■ Your instructions
Return the lines below that carry the word "anchor".

■ Records for processing
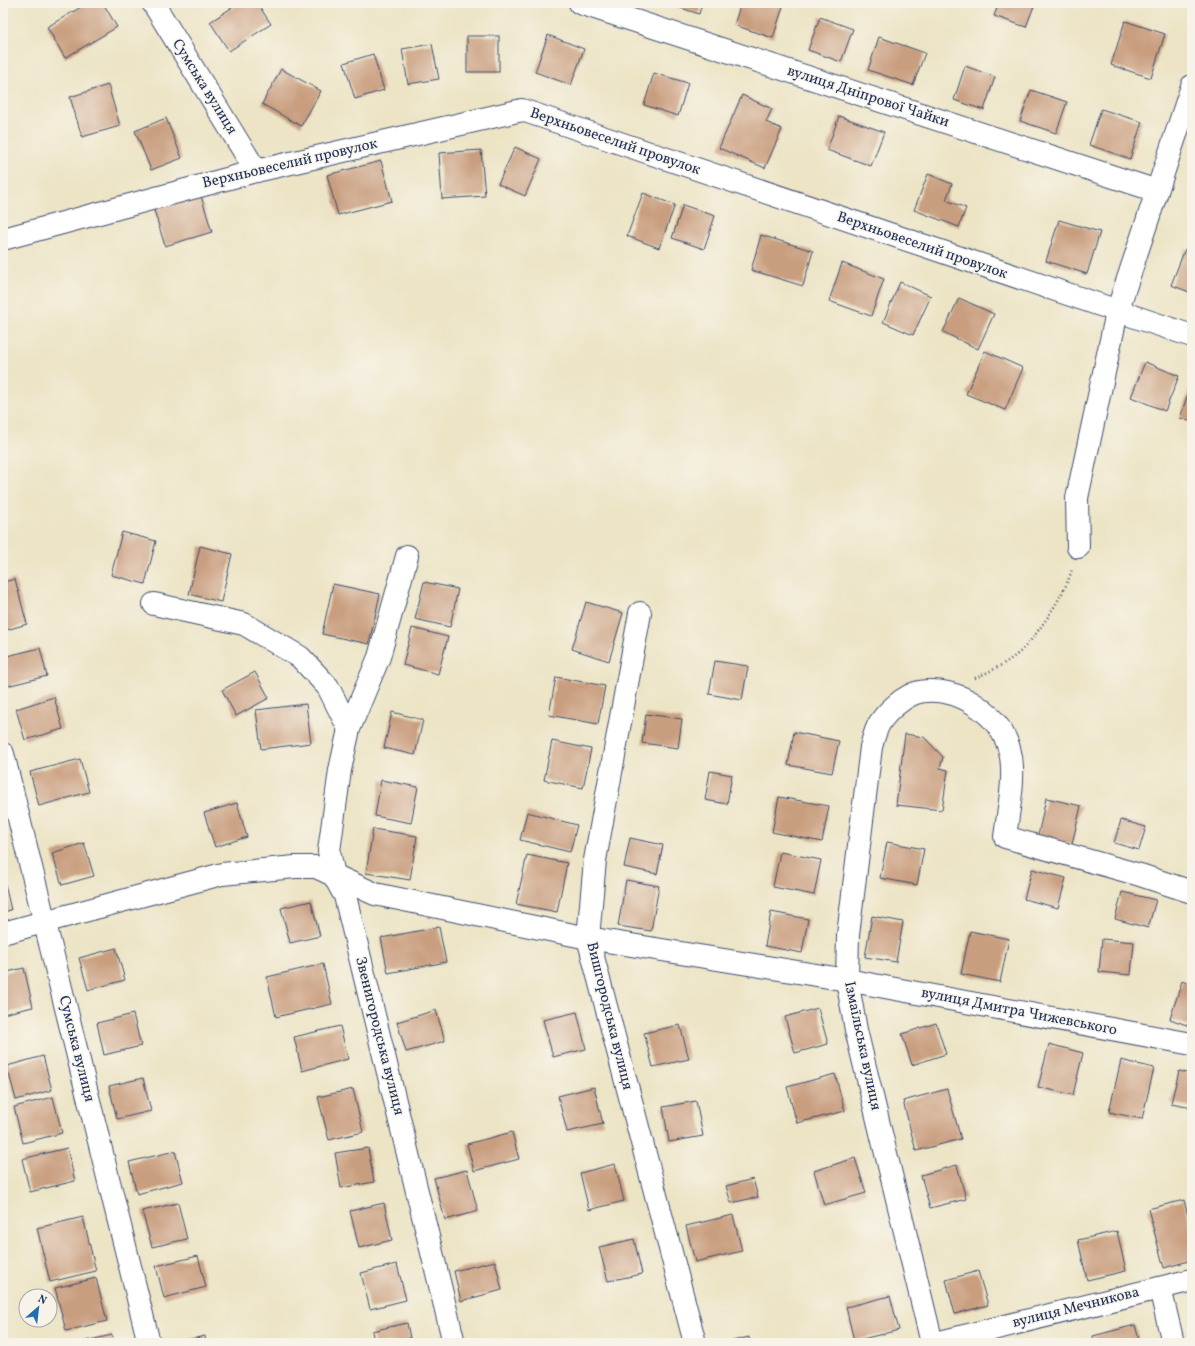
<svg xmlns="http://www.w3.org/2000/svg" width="1195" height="1346" font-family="Vollkorn,serif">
	<rect width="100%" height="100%" fill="#f7f3e8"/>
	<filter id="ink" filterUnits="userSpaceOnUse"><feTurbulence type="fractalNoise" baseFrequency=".025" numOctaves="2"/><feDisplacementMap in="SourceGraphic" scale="8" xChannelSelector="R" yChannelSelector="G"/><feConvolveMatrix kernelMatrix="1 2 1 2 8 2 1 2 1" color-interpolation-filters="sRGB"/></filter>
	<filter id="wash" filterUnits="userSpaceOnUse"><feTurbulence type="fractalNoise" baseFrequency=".012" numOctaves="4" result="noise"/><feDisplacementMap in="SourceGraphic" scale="16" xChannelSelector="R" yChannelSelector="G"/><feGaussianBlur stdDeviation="0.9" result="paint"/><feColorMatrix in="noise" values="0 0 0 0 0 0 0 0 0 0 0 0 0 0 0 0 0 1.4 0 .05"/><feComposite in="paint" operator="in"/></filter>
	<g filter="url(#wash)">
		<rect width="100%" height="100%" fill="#ece4c5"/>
		<g id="blocks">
			<g fill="#c99e7f">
				<path d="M88,3h15l14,24 -52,31 -18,-31z"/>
				<path d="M239,3h18l14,21 -42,27 -19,-29z"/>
				<path d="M666,3h36l-3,11z"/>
				<path d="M741,3h43l-11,35 -39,-13z"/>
				<path d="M999,3h36l-9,24 -32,-11z"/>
				<path d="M820,17l33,12 -12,33 -33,-12z"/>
				<path d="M1125,21l40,13 -14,44 -40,-13z"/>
				<path d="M548,35l36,14 -13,36 -36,-13z"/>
				<rect x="467" y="36" width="32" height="36"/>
				<path d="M879,37l46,16 -12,32 -45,-15z"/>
				<path d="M432,44l7,35 -31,5 -6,-35z"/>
				<path d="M373,54l11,36 -29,9 -11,-36z"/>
				<path d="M965,66l30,11 -11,33 -30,-10z"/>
				<path d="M281,69l40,22 -20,35 -39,-22z"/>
				<path d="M654,73l34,10 -10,33 -34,-11z"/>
				<path d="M108,85l12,41 -38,11 -12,-40z"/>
				<path d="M1031,90l36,12 -11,31 -36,-12z"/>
				<path d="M742,95l30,14 -6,13 16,7 -17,39 -46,-20z"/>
				<path d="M1101,109l41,13 -12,37 -41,-14z"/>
				<path d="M839,116l45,16 -13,34 -44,-16z"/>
				<path d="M166,118l16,40 -31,12 -16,-39z"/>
				<path d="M515,147l26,12 -16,37 -27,-12z"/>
				<path d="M481,150l4,46 -43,3 -3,-46z"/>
				<path d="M381,161l11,40 -54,14 -11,-40z"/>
				<path d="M928,174l24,10 -6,16 20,8 -7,19 -45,-17z"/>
				<path d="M643,193l32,12 -16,43 -32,-12z"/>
				<path d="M201,196l11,36 -47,14 -11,-36z"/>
				<path d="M683,205l32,11 -11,33 -32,-11z"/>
				<path d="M1059,220l41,12 -13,42 -41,-13z"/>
				<path d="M761,235l52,16 -10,35 -52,-16z"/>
				<path d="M1185,249l7,3v41l-21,-8z"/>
				<path d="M842,263l42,16 -13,37 -42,-15z"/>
				<path d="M900,282l31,14 -18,39 -30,-13z"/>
				<path d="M959,298l35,16 -16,35 -35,-17z"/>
				<path d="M985,351l38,17 -18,42 -39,-16z"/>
				<path d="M1145,362l34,14 -14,35 -34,-14z"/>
				<path d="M1192,381v41l-12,-4z"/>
				<path d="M122,532l34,9 -11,43 -34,-9z"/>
				<path d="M200,546l32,8 -11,48 -32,-8z"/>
				<path d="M15,579l12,45 -24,7v-49z"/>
				<path d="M424,582l34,7 -8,38 -35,-8z"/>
				<path d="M333,584l47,10 -11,50 -47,-10z"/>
				<path d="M586,602l37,11 -14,48 -37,-12z"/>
				<path d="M412,628l36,9 -10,37 -35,-9z"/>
				<path d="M40,648l7,28 -40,10 -4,-16v-13z"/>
				<path d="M715,661l33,5 -6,34 -33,-6z"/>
				<path d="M255,672l14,26 -33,18 -14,-26z"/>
				<path d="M556,677l49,9 -7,38 -49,-9z"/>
				<path d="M54,697l9,32 -38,11 -9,-31z"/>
				<path d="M306,704l5,39 -50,6 -5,-39z"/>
				<path d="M392,712l31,8 -8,35 -31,-7z"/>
				<path d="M646,714l36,5 -4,29 -36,-5z"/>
				<path d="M794,732l45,9 -7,32 -44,-8z"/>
				<path d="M905,734l19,3 19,20 -3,11 8,2 -6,40 -46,-5z"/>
				<path d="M552,741l39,8 -8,39 -39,-8z"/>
				<path d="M80,759l9,33 -50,14 -9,-34z"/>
				<path d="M710,771l22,4 -5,29 -22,-4z"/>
				<path d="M381,780l37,7 -7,36 -36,-7z"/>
				<path d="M779,797l50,9 -7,36 -50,-10z"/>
				<path d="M1046,798l35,8 -9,38 -34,-8z"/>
				<path d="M237,803l10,34 -32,10 -11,-34z"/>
				<path d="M527,812l50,13 -7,27 -50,-12z"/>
				<path d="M1121,820l25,7 -7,23 -25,-7z"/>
				<path d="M373,829l44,7 -7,44 -44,-7z"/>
				<path d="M630,838l33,7 -6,29 -33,-7z"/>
				<path d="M887,842l37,7 -7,36 -37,-7z"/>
				<path d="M84,843l10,33 -32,9 -10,-32z"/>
				<path d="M780,852l41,8 -7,35 -41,-8z"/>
				<path d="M527,855l40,8 -10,49 -41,-8z"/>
				<path d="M1032,869l34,9 -8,30 -34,-9z"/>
				<path d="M4,880l7,30 -8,2v-31z"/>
				<path d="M626,880l33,6 -8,45 -33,-5z"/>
				<path d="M1122,892l34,8 -8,28 -33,-9z"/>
				<path d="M311,901l9,35 -30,7 -9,-35z"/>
				<path d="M771,912l37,7 -6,34 -37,-7z"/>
				<path d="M872,916l31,6 -7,40 -31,-5z"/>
				<path d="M439,927l7,35 -58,11 -7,-35z"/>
				<path d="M970,931l39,8 -9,43 -39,-8z"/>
				<path d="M1102,939l32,3 -3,33 -32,-3z"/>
				<path d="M116,948l9,32 -37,10 -9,-32z"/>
				<path d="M323,964l9,40 -56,13 -9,-40z"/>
				<path d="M24,968l9,39 -30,7v-41z"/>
				<path d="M1182,981l10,4v42l-22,-8z"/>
				<path d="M818,1008l10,36 -33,9 -10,-36z"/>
				<path d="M436,1010l9,31 -39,11 -9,-30z"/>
				<path d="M577,1012l9,37 -33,8 -10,-37z"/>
				<path d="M133,1014l8,32 -37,9 -7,-32z"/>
				<path d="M936,1023l10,31 -34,11 -10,-31z"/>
				<path d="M680,1025l9,34 -36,8 -9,-34z"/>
				<path d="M340,1026l8,33 -46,12 -8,-34z"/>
				<path d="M1049,1044l34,9 -10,42 -35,-8z"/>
				<path d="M43,1056l9,34 -36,10 -9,-34z"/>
				<path d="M1121,1060l33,8 -12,51 -33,-7z"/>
				<path d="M1179,1071l13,3v33l-21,-4z"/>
				<path d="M835,1074l10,37 -48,12 -10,-36z"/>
				<path d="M143,1078l8,33 -34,8 -8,-33z"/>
				<path d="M594,1087l9,37 -36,8 -9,-36z"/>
				<path d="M353,1089l10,43 -34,8 -11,-43z"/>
				<path d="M947,1089l14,50 -45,12 -13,-50z"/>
				<path d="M53,1097l9,36 -39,10 -9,-36z"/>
				<path d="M696,1101l7,35 -34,6 -6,-35z"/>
				<path d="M512,1132l7,27 -45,12 -7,-27z"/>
				<path d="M67,1148l8,33 -45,11 -8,-33z"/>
				<path d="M368,1148l6,34 -33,6 -6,-35z"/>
				<path d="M175,1151l8,31 -46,12 -8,-32z"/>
				<path d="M855,1158l11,35 -42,12 -10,-34z"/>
				<path d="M615,1164l9,37 -35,9 -9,-37z"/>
				<path d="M957,1165l9,34 -36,9 -9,-33z"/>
				<path d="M467,1170l11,41 -33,9 -11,-42z"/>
				<path d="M753,1179l5,18 -27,6 -5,-17z"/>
				<path d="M1184,1200l8,31v29l-28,8 -16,-59z"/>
				<path d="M178,1203l9,36 -35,8 -10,-36z"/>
				<path d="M384,1203l8,37 -33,8 -9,-37z"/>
				<path d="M733,1215l9,36 -47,11 -9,-36z"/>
				<path d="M83,1217l13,54 -46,11 -13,-54z"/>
				<path d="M1117,1231l9,40 -39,9 -9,-40z"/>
				<path d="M634,1239l8,35 -34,7 -9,-34z"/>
				<path d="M198,1256l8,31 -42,11 -8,-32z"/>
				<path d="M495,1261l7,29 -41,11 -7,-30z"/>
				<path d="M397,1264l9,36 -36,9 -9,-36z"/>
				<path d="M978,1271l10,34 -33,9 -9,-34z"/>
				<path d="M96,1278l11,43 -41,10 -11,-43z"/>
				<path d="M890,1296l9,34 -45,11 -8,-34z"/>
				<path d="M407,1323l4,20h-37l-2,-12z"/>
				<path d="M1135,1325l5,18h-46l-1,-7z"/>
				<path d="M112,1335l2,8h-33v-1z"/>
				<path d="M205,1336l1,7h-28v-1z"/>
				<path d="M749,1337l1,6h-22v-1z"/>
			</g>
		</g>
	</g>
	<g filter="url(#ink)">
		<use href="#blocks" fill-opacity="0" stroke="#3a4a6d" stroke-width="1"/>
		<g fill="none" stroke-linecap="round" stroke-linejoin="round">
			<defs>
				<g id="minor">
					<path d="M153,3l103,168"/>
					<path d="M580,3l577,188"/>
					<path d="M3,239l253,-68 266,-61 670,226"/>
					<path d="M1078,547l-1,-49 40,-186 75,-226"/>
					<path d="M407,556l-28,101 -30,72 -9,41 -11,81 5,25 11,20 109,447"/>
					<path d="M154,604l90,20 56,33 28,30 21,42"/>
					<path d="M640,613l-45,247 -7,78 107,405"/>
					<path d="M3,754l146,589"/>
					<path d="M3,933l219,-59 73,-7h21l59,27 213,44 259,42 345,64"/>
					<path d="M1160,1288l13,55"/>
					<path d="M932,1343l-76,-313 -9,-50 1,-45 23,-188c2,-7 4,-16 8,-23 7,-12 26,-29 40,-32 39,-7 82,22 91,60 6,24 -2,60 -5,85l135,38 52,17"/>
					<path d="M936,1343l256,-63"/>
				</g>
			</defs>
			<use href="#minor" stroke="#3a4a6d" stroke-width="24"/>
			<path stroke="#3a4a6d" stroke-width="2.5" stroke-dasharray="1 3" stroke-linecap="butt" d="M975,678c14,-6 28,-13 40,-22 19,-14 52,-65 57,-87"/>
			<use href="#minor" stroke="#fff" stroke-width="22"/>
		</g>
	</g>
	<g text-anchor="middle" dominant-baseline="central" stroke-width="3" stroke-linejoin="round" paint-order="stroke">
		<g font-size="15" fill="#1b2f5e" stroke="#f7f3e8">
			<text transform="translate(204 87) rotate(58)">Сумська вулиця</text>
			<text transform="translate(868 97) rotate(18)">вулиця Дніпрової Чайки</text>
			<text transform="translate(615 142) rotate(19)">Верхньовеселий провулок</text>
			<text transform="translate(290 164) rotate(-13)">Верхньовеселий провулок</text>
			<text transform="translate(922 246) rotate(19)">Верхньовеселий провулок</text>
			<text transform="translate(1019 1012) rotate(11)">вулиця Дмитра Чижевського</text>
			<text transform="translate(609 1016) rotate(76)">Вишгородська вулиця</text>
			<text transform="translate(379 1036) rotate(76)">Звенигородська вулиця</text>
			<text transform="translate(862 1046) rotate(78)">Ізмаїльська вулиця</text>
			<text transform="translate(76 1049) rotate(76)">Сумська вулиця</text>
			<text transform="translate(1076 1308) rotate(-14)">вулиця Мечникова</text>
		</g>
	</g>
	<rect width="1195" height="1346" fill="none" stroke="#f7f3e8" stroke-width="16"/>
	<g transform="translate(38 1308) rotate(28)"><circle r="19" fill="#f7f3e8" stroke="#9fa5b1"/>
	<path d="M0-3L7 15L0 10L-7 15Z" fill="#1f6fb2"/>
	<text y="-6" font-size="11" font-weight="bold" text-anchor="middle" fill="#1b2f5e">N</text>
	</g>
</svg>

■ Task answer
	<g text-anchor="middle" dominant-baseline="central" stroke-width="3" stroke-linejoin="round" paint-order="stroke">
	<text y="-6" font-size="11" font-weight="bold" text-anchor="middle" fill="#1b2f5e">N</text>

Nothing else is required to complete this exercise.